Well, my fix attempts have done diddly to fix things. I’ll keep poking around, but I think I’m destined to have to try the WordPress help forums, which I’ve found to be somewhat unhelpful previously.
OK, comments are working again. Now to get my Dashboard (control panel) back to normal …
And if anyone has any ideas why the MyNetflix plug-in isn’t doing as it’s supposed to, and just showing the next 10 movies on my queue, let me know. That one in particular is making me nuts, since it’s theoretically such a simple piece of code.
My eyes are exhausted right now. Apparently the perk of going to an actual optometrist with an office not in the mall is that you get a lot more tests done (and with only a $25 copay, thanks to my vision insurance from the Daily Press). So I had, in addition to the air-in-the-eyeball glaucoma test (which I secretly believe is just a way to screw with patients), I had vertical beams of light slid back and forth across my eyeballs, did the obligatory “is this better or this better” flippy lens selection, endless eyecharts at various distances and so on.

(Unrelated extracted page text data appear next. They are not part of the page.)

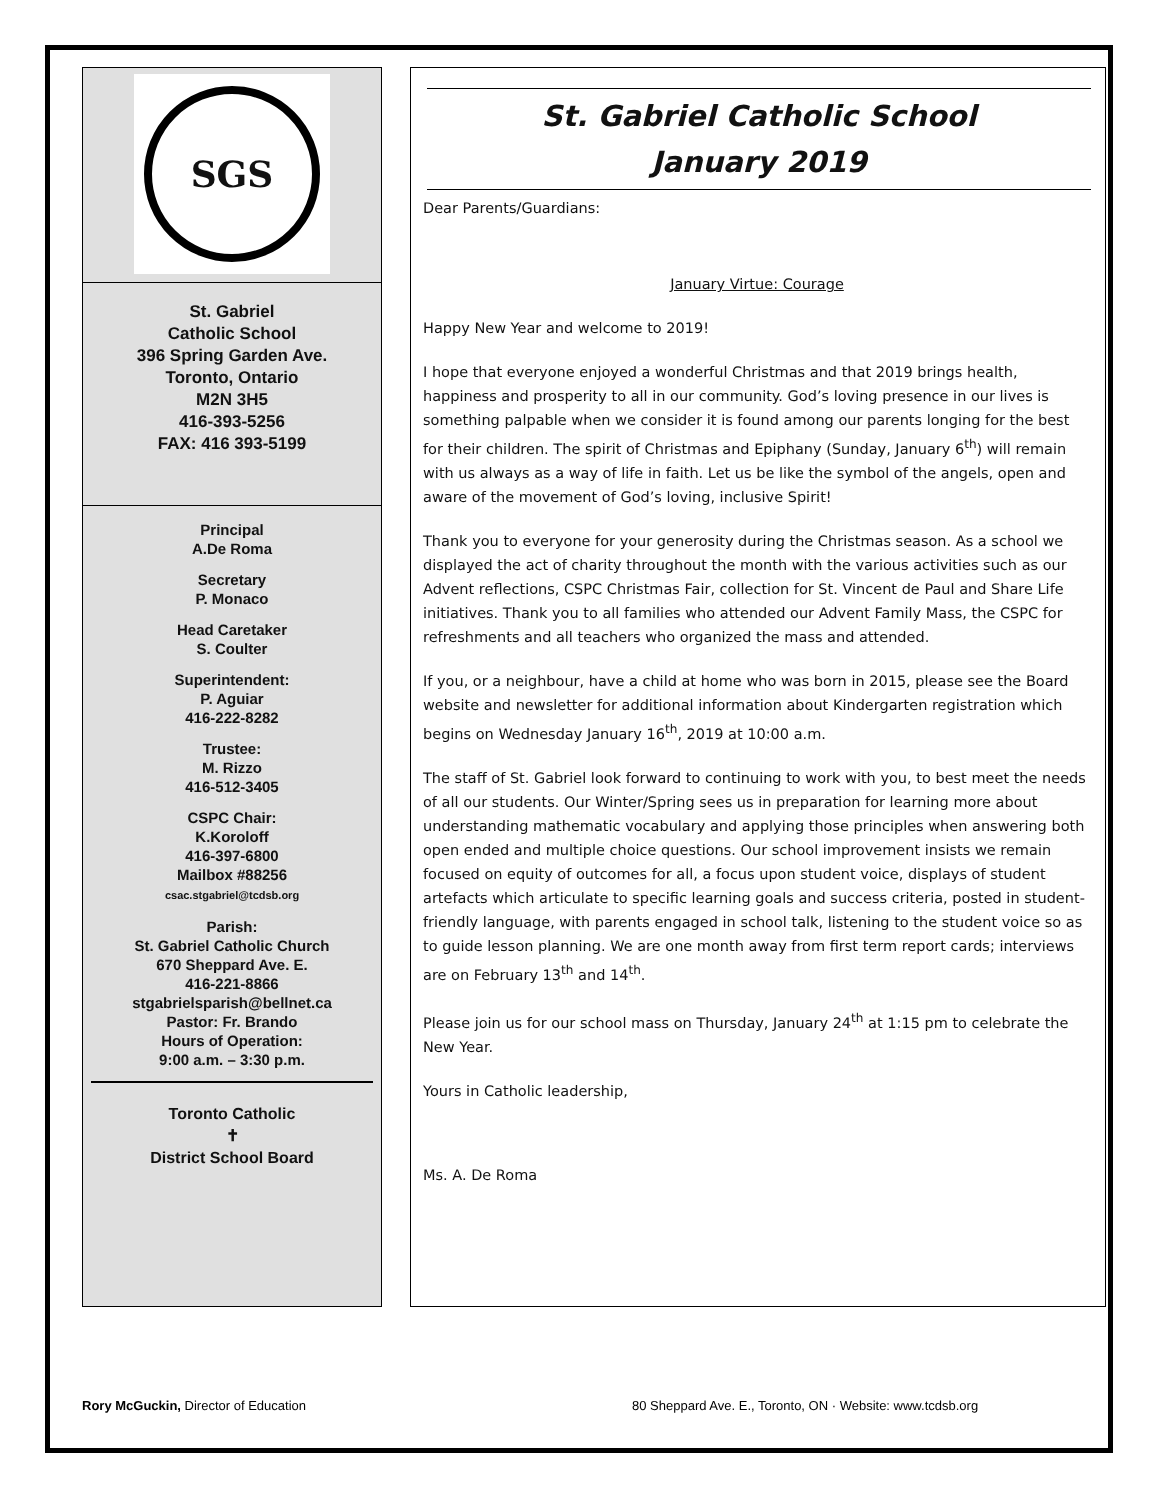SGS
St. Gabriel
Catholic School
396 Spring Garden Ave.
Toronto, Ontario
M2N 3H5
416-393-5256
FAX: 416 393-5199
Principal
A.De Roma
Secretary
P. Monaco
Head Caretaker
S. Coulter
Superintendent:
P. Aguiar
416-222-8282
Trustee:
M. Rizzo
416-512-3405
CSPC Chair:
K.Koroloff
416-397-6800
Mailbox #88256
csac.stgabriel@tcdsb.org
Parish:
St. Gabriel Catholic Church
670 Sheppard Ave. E.
416-221-8866
stgabrielsparish@bellnet.ca
Pastor: Fr. Brando
Hours of Operation:
9:00 a.m. – 3:30 p.m.
Toronto Catholic
✝
District School Board
St. Gabriel Catholic School
January 2019
Dear Parents/Guardians:
January Virtue: Courage
Happy New Year and welcome to 2019!
I hope that everyone enjoyed a wonderful Christmas and that 2019 brings health, happiness and prosperity to all in our community. God’s loving presence in our lives is something palpable when we consider it is found among our parents longing for the best for their children. The spirit of Christmas and Epiphany (Sunday, January 6<sup>th</sup>) will remain with us always as a way of life in faith. Let us be like the symbol of the angels, open and aware of the movement of God’s loving, inclusive Spirit!
Thank you to everyone for your generosity during the Christmas season. As a school we displayed the act of charity throughout the month with the various activities such as our Advent reflections, CSPC Christmas Fair, collection for St. Vincent de Paul and Share Life initiatives. Thank you to all families who attended our Advent Family Mass, the CSPC for refreshments and all teachers who organized the mass and attended.
If you, or a neighbour, have a child at home who was born in 2015, please see the Board website and newsletter for additional information about Kindergarten registration which begins on Wednesday January 16<sup>th</sup>, 2019 at 10:00 a.m.
The staff of St. Gabriel look forward to continuing to work with you, to best meet the needs of all our students. Our Winter/Spring sees us in preparation for learning more about understanding mathematic vocabulary and applying those principles when answering both open ended and multiple choice questions. Our school improvement insists we remain focused on equity of outcomes for all, a focus upon student voice, displays of student artefacts which articulate to specific learning goals and success criteria, posted in student-friendly language, with parents engaged in school talk, listening to the student voice so as to guide lesson planning. We are one month away from first term report cards; interviews are on February 13<sup>th</sup> and 14<sup>th</sup>.
Please join us for our school mass on Thursday, January 24<sup>th</sup> at 1:15 pm to celebrate the New Year.
Yours in Catholic leadership,
Ms. A. De Roma
Rory McGuckin, Director of Education
80 Sheppard Ave. E., Toronto, ON · Website: www.tcdsb.org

The upshot: My distance vision is actually getting better, although it’s not back to my early high school days, when I was better than 20/20. On the other hand, age is beginning to show its gray head: My eyes are beginning to show the deterioration that will eventually mean reading glasses for me.
Prescriptions never seem to be written in actual English, so instead of “left” and “right,” my eyeglasses prescription has “O.D.” and “O.S.” Maybe that’s Latin for “left” and “right.” My prescription:
O.D. spherical -0.50, O.D. cylindrical -0.25, O.D. axis 110
O.S. spherical -0.50, O.S. cylindrical -0.25, O.S. axis 080
If anyone knows what that actually means, tell me.